Culled from a recent exchange I had on twitter, the following are some randomly ordered thoughts on privacy protection in Web applications/APIs intended for location-based services (LBS).
- we really don’t want each of N different location-aware applications on a device showing their own Nth-different “location sharing active” dialogs to users
- nobody questions the intentions of any of the proposed LBS privacy-protection solutions; they instead question whether the proposed solutions would actually have the intended effective if implemented
- there are legitimate concerns that some LBS privacy-protection proposals, despite intentions, would risk creating a situation ultimately harmful to users
- any proposal being advocated should be judged on its technical merit, not on its intentions
- advocacy is bad when it means continuing to dogmatically promote a particular well-intentioned-but-unproven solution even after that proposed solution has been legitimately and seriously questioned
- any effective solution must start with not trying to pressure (bully) browser vendors into implementing a particular proposal, but instead working with browser vendors (rather than in isolation from them) to develop a general solution that’s actually workable
- building a specific privacy-protection mechanism into one particular API is not a solution to the general problem of protecting user privacy across different classes of applications
- when legal requirements for privacy protection in applications are not in line with market realities and implementation/user practicalities and/or are not enforceable, the market is going to rightly ignore them
June 22nd, 2009 at 8:06 am
I feel a lot of anger and frustration in this list.

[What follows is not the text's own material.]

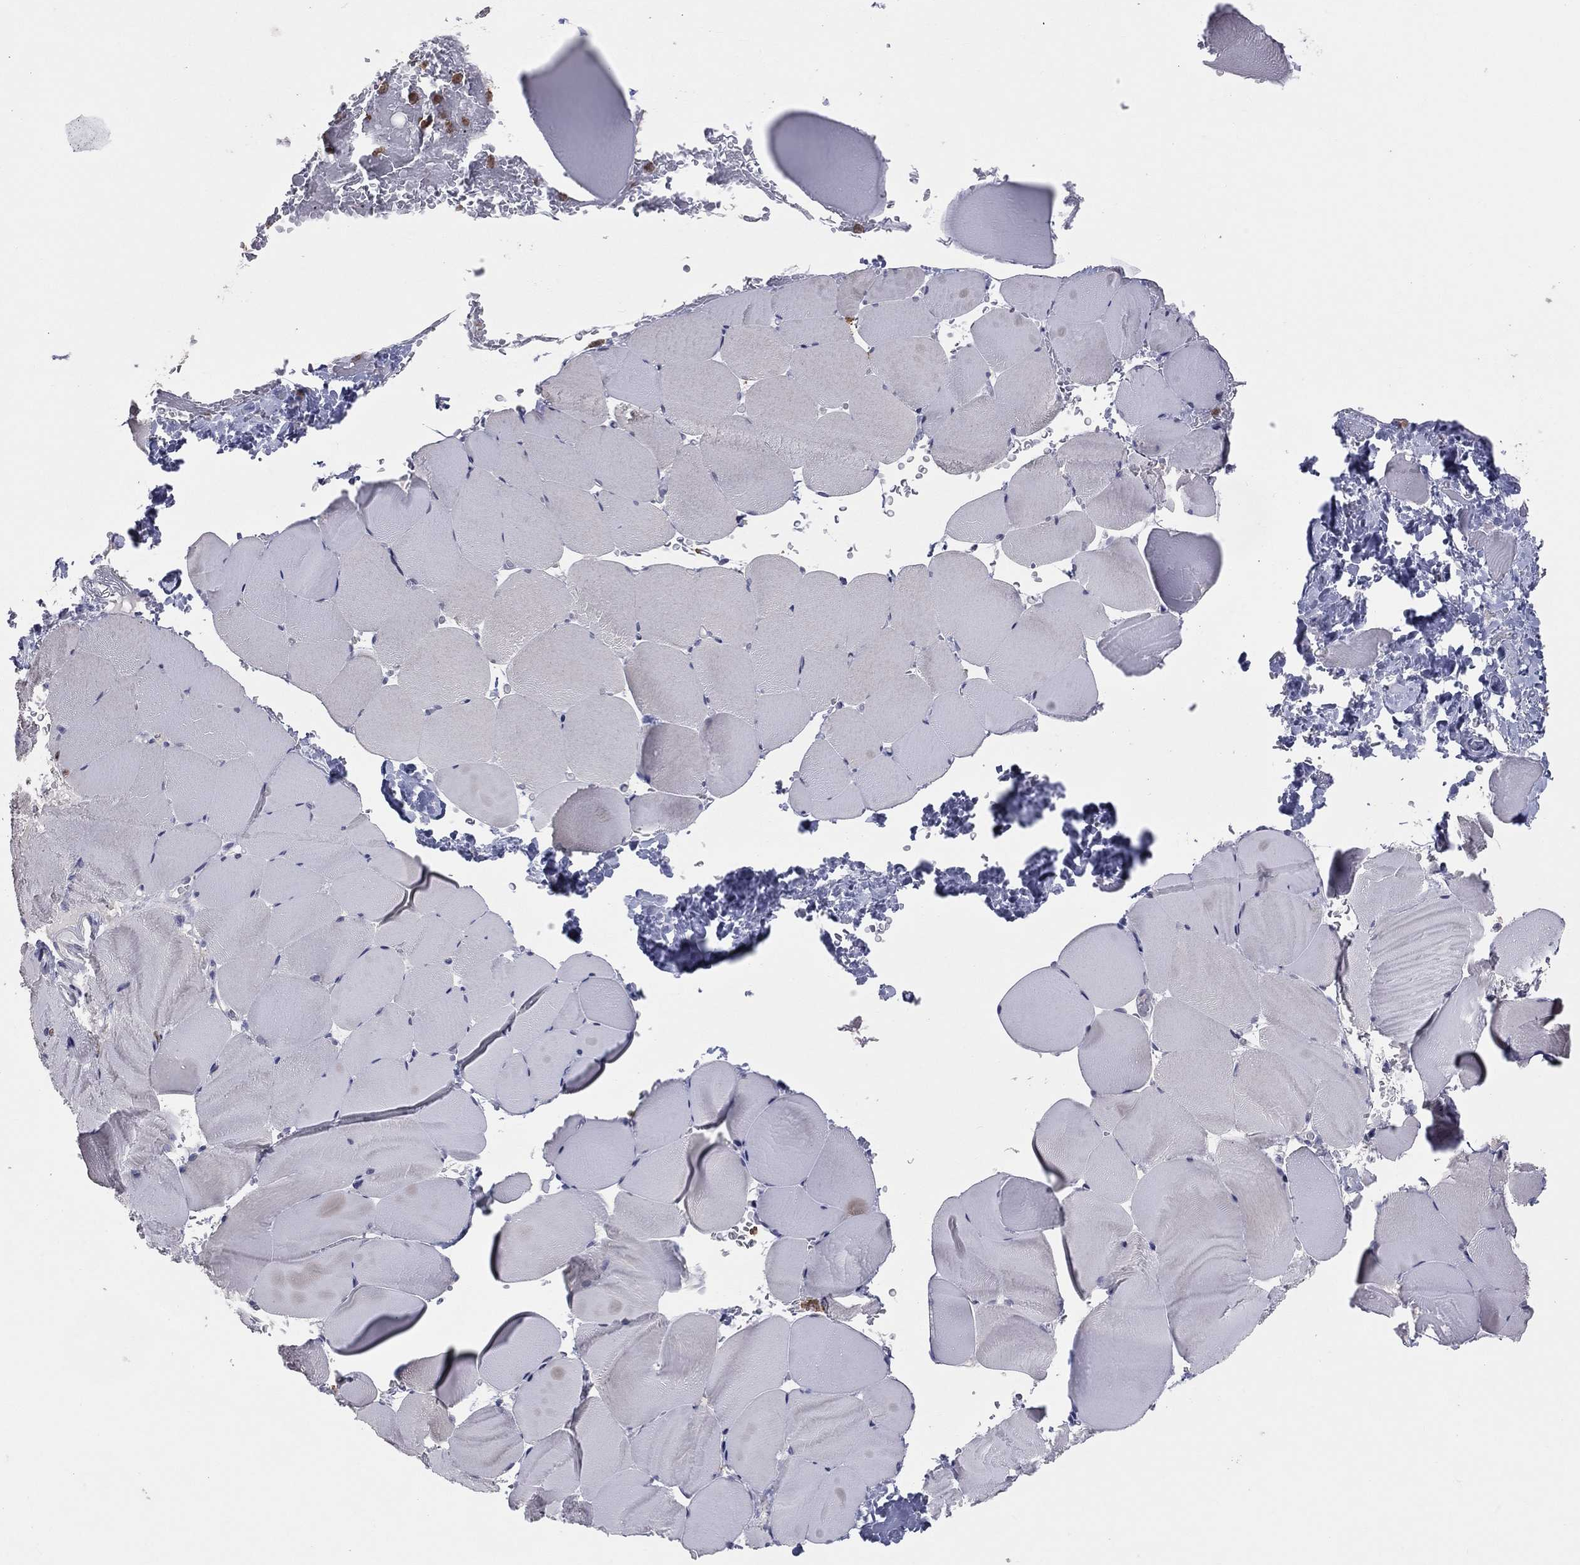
{"staining": {"intensity": "negative", "quantity": "none", "location": "none"}, "tissue": "skeletal muscle", "cell_type": "Myocytes", "image_type": "normal", "snomed": [{"axis": "morphology", "description": "Normal tissue, NOS"}, {"axis": "topography", "description": "Skeletal muscle"}], "caption": "DAB (3,3'-diaminobenzidine) immunohistochemical staining of unremarkable human skeletal muscle displays no significant staining in myocytes.", "gene": "PSTPIP1", "patient": {"sex": "female", "age": 37}}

Some of the items seem fine to me. I would not have written them like this ;). I disagree strongly with the last one, not because of the rationale but the form. It’s an unproven affirmation. There will be cases where it will be indeed the case and some not. :)
About geolocation privacy, the issue has hit the fan already ;) Advertising the user’s location is one way to make aware the user (or users in developping countries) of a mobile device. Blocking access to the location is *not always* a solution either. Sometimes the solution will be in how long the data can be kept, sometimes the solution will be in how the data will be used.
Repeat after me 1000 times: It is not a privacy issue, but a lack (or very thin) opacity issue. The network makes the access to information very quick and easy. There’s no need or no use to block it. There is need to be able to slow down the stream at will.